Confusion over Brexit could be sending potentially dangerous and premature signals to the paint industry which may be labouring under the misapprehension that we have already left the European Union.

This is the view of Warwick-based ACIS, the UK’s leading distributor to the accident repair sector, which is concerned about the increasing sale of solvent-based paint products in the UK which has been outlawed by the EU.

CEO Graham O’Neill said: “There is a continuing rise in the use of solvent-based paint products across the industry, despite the ban on selling these harmful products by the EU which still governs UK regulations. Those companies that are providing solvent-based paint into the industry are breaking the law as it stands – and how it will continue to stand, even after we leave the EU.

“Just because it is European law, does not make it a bad law. Solvents are harmful to the environment,” he added.

ACIS has been lending its support to a campaign to potentially change the law to make it illegal to use solvent-based paints in bodyshops, as opposed to the status quo which only outlaws their sale.

Last year the organisation threw its weight behind the British Coatings Federation’s (BCF) bid to clamp down on the ‘creeping’ and increasing use of non-compliant solvent-based paint products in the vehicle paint and refinish market, despite the fact that their sale has been illegal since 2004.

According to BCF, which represents 95 per cent of the UK’s coating manufacturers, up to 30 per cent of basecoat sales in the UK are solvent-based, representing a significant concern to the industry.

Tom Bowtell, Chief Executive of BCF, said last year: “We have mystery shopped more than 100 distributors to the bodyshop sector and in 25 per cent of cases they have failed the legality test as they were selling solvent-based basecoats for use in general car repair, which contravenes the UK’s VOC Paint Product Regulations (2012 SI1715)”

The organisation had written to the UK’s 200 plus Trading Standards offices, highlighting the issue and the need for greater enforcement. It also reported a number of distributors to their local authority’s enforcement officers when non-complaint product has been discovered.

Graham O’Neill added: “Whatever your political views are, Brexit has thrown a spanner of confusion in the works in that some people assume that all EU regulations are no longer valid. This is both premature and dangerous.

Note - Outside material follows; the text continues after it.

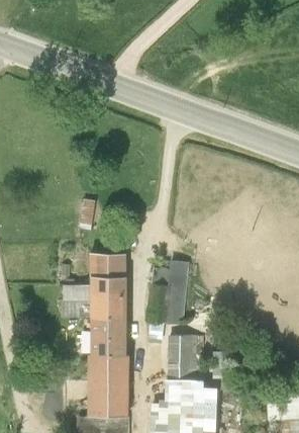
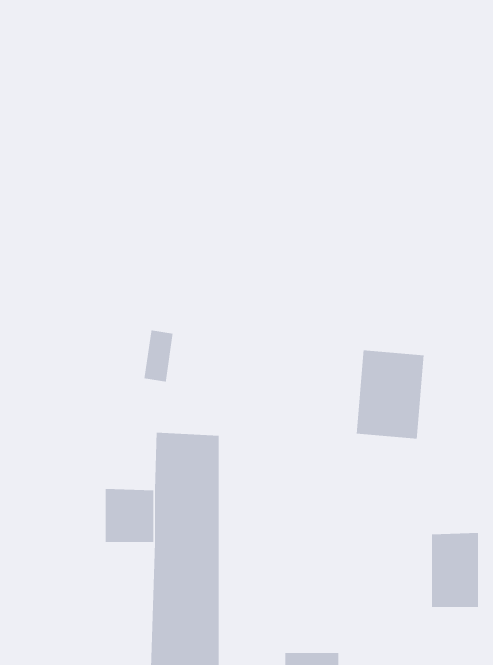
building: [147,274,187,326] -> [356,350,425,439]
building: [169,340,196,383] -> [431,532,479,608]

“Currently those who are knowingly using non-compliant paint products for motor vehicle repairs can escape prosecution – what’s more, the chances of them getting caught are extremely low due to the under-resourced regime of enforcement available from cash-strapped local authorities.

“The BCF has been giving advice to the industry, including bodyshops, to make sure all are compliant and aware of the legal exemptions for vintage cars, motorcycles and construction and agricultural vehicles, but many bodyshops still use solvent-based coatings on cars which fall outside of the exclusions.

“As a business, ACIS does not supply any non-compliant paint products and we have strict protocols in place to ensure this is policed. However, more and more distributors are engaging in the supply of these products. Worryingly, there are now several websites where businesses are prepared to sell these products on-line to anybody – including members of the public.

There are now many bodyshops that do use solvents through other supply chains. This is sometimes because they are trying to gain some financial advantage through the lower cost of such products, but can also be due to other practical concerns. Solvent-based coatings can dry faster and allow more volume in bodyshops where they might not have the latest technology as water-based basecoats require special drying equipment. For example, some bodyshops have older booths that cannot dry water-based coatings.

“Obviously, they would not see themselves as law-breakers but they know the chances of getting caught under the current enforcement regimes is minimal – local authorities simply do not have the resources to regularly check. The end result is they get away with it and believe there is no real harm done.

“However, the regulations are there for a purpose and we, and our businesses, all have a responsibility to the environment.